▶

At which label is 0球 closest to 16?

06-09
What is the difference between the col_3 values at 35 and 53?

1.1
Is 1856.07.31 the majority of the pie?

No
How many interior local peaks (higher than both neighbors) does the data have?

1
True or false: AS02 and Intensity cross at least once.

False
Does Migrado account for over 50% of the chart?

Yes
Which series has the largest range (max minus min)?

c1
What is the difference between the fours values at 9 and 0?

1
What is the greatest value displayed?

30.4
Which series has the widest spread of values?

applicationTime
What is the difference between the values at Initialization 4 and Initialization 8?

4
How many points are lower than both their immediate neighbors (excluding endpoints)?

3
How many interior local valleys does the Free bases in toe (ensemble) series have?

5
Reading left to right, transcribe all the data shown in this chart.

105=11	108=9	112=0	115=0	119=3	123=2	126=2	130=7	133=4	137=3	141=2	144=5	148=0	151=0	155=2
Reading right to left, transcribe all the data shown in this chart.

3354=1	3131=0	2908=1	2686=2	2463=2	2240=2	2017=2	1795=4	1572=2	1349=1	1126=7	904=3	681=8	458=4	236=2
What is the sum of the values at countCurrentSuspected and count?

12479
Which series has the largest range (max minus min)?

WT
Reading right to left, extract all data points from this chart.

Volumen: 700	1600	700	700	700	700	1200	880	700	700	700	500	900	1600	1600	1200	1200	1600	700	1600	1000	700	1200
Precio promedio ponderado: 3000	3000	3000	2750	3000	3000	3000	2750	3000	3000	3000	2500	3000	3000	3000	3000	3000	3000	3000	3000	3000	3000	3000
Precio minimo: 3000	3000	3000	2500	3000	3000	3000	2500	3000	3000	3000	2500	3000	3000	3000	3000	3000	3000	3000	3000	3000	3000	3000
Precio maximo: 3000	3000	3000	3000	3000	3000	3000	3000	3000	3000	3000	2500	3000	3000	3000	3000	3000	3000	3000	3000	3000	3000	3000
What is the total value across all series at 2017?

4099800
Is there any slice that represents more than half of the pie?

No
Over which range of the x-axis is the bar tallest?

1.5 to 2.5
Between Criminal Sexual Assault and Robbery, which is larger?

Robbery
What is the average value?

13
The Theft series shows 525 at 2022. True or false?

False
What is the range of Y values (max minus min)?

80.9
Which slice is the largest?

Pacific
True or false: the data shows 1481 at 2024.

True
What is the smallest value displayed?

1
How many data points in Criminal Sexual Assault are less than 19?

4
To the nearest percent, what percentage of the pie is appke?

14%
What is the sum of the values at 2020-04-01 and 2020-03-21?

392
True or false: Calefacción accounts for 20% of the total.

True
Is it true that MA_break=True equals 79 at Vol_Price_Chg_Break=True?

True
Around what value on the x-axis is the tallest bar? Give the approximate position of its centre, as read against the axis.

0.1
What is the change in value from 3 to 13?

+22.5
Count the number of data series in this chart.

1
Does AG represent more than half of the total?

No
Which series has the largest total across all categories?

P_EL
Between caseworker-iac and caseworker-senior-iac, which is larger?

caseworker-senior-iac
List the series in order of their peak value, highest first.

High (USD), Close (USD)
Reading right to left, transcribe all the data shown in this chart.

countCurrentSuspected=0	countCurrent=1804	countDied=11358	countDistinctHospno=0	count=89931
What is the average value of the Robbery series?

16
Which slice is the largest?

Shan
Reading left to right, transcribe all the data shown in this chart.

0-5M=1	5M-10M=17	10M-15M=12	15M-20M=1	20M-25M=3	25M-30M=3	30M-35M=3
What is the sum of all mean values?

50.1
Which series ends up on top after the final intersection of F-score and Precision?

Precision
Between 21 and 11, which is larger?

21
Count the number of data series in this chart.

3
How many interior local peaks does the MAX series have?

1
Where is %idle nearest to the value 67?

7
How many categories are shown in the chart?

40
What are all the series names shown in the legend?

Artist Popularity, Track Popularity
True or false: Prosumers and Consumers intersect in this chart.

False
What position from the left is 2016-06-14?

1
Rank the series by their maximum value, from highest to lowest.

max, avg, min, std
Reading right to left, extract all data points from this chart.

◀

Required work:
Can you quote all of the data above line for line, without changing anything?

Solution for this problem:
At which label is 0球 closest to 16?

06-09
What is the difference between the col_3 values at 35 and 53?

1.1
Is 1856.07.31 the majority of the pie?

No
How many interior local peaks (higher than both neighbors) does the data have?

1
True or false: AS02 and Intensity cross at least once.

False
Does Migrado account for over 50% of the chart?

Yes
Which series has the largest range (max minus min)?

c1
What is the difference between the fours values at 9 and 0?

1
What is the greatest value displayed?

30.4
Which series has the widest spread of values?

applicationTime
What is the difference between the values at Initialization 4 and Initialization 8?

4
How many points are lower than both their immediate neighbors (excluding endpoints)?

3
How many interior local valleys does the Free bases in toe (ensemble) series have?

5
Reading left to right, transcribe all the data shown in this chart.

105=11	108=9	112=0	115=0	119=3	123=2	126=2	130=7	133=4	137=3	141=2	144=5	148=0	151=0	155=2
Reading right to left, transcribe all the data shown in this chart.

3354=1	3131=0	2908=1	2686=2	2463=2	2240=2	2017=2	1795=4	1572=2	1349=1	1126=7	904=3	681=8	458=4	236=2
What is the sum of the values at countCurrentSuspected and count?

12479
Which series has the largest range (max minus min)?

WT
Reading right to left, extract all data points from this chart.

Volumen: 700	1600	700	700	700	700	1200	880	700	700	700	500	900	1600	1600	1200	1200	1600	700	1600	1000	700	1200
Precio promedio ponderado: 3000	3000	3000	2750	3000	3000	3000	2750	3000	3000	3000	2500	3000	3000	3000	3000	3000	3000	3000	3000	3000	3000	3000
Precio minimo: 3000	3000	3000	2500	3000	3000	3000	2500	3000	3000	3000	2500	3000	3000	3000	3000	3000	3000	3000	3000	3000	3000	3000
Precio maximo: 3000	3000	3000	3000	3000	3000	3000	3000	3000	3000	3000	2500	3000	3000	3000	3000	3000	3000	3000	3000	3000	3000	3000
What is the total value across all series at 2017?

4099800
Is there any slice that represents more than half of the pie?

No
Over which range of the x-axis is the bar tallest?

1.5 to 2.5
Between Criminal Sexual Assault and Robbery, which is larger?

Robbery
What is the average value?

13
The Theft series shows 525 at 2022. True or false?

False
What is the range of Y values (max minus min)?

80.9
Which slice is the largest?

Pacific
True or false: the data shows 1481 at 2024.

True
What is the smallest value displayed?

1
How many data points in Criminal Sexual Assault are less than 19?

4
To the nearest percent, what percentage of the pie is appke?

14%
What is the sum of the values at 2020-04-01 and 2020-03-21?

392
True or false: Calefacción accounts for 20% of the total.

True
Is it true that MA_break=True equals 79 at Vol_Price_Chg_Break=True?

True
Around what value on the x-axis is the tallest bar? Give the approximate position of its centre, as read against the axis.

0.1
What is the change in value from 3 to 13?

+22.5
Count the number of data series in this chart.

1
Does AG represent more than half of the total?

No
Which series has the largest total across all categories?

P_EL
Between caseworker-iac and caseworker-senior-iac, which is larger?

caseworker-senior-iac
List the series in order of their peak value, highest first.

High (USD), Close (USD)
Reading right to left, transcribe all the data shown in this chart.

countCurrentSuspected=0	countCurrent=1804	countDied=11358	countDistinctHospno=0	count=89931
What is the average value of the Robbery series?

16
Which slice is the largest?

Shan
Reading left to right, transcribe all the data shown in this chart.

0-5M=1	5M-10M=17	10M-15M=12	15M-20M=1	20M-25M=3	25M-30M=3	30M-35M=3
What is the sum of all mean values?

50.1
Which series ends up on top after the final intersection of F-score and Precision?

Precision
Between 21 and 11, which is larger?

21
Count the number of data series in this chart.

3
How many interior local peaks does the MAX series have?

1
Where is %idle nearest to the value 67?

7
How many categories are shown in the chart?

40
What are all the series names shown in the legend?

Artist Popularity, Track Popularity
True or false: Prosumers and Consumers intersect in this chart.

False
What position from the left is 2016-06-14?

1
Rank the series by their maximum value, from highest to lowest.

max, avg, min, std
Reading right to left, extract all data points from this chart.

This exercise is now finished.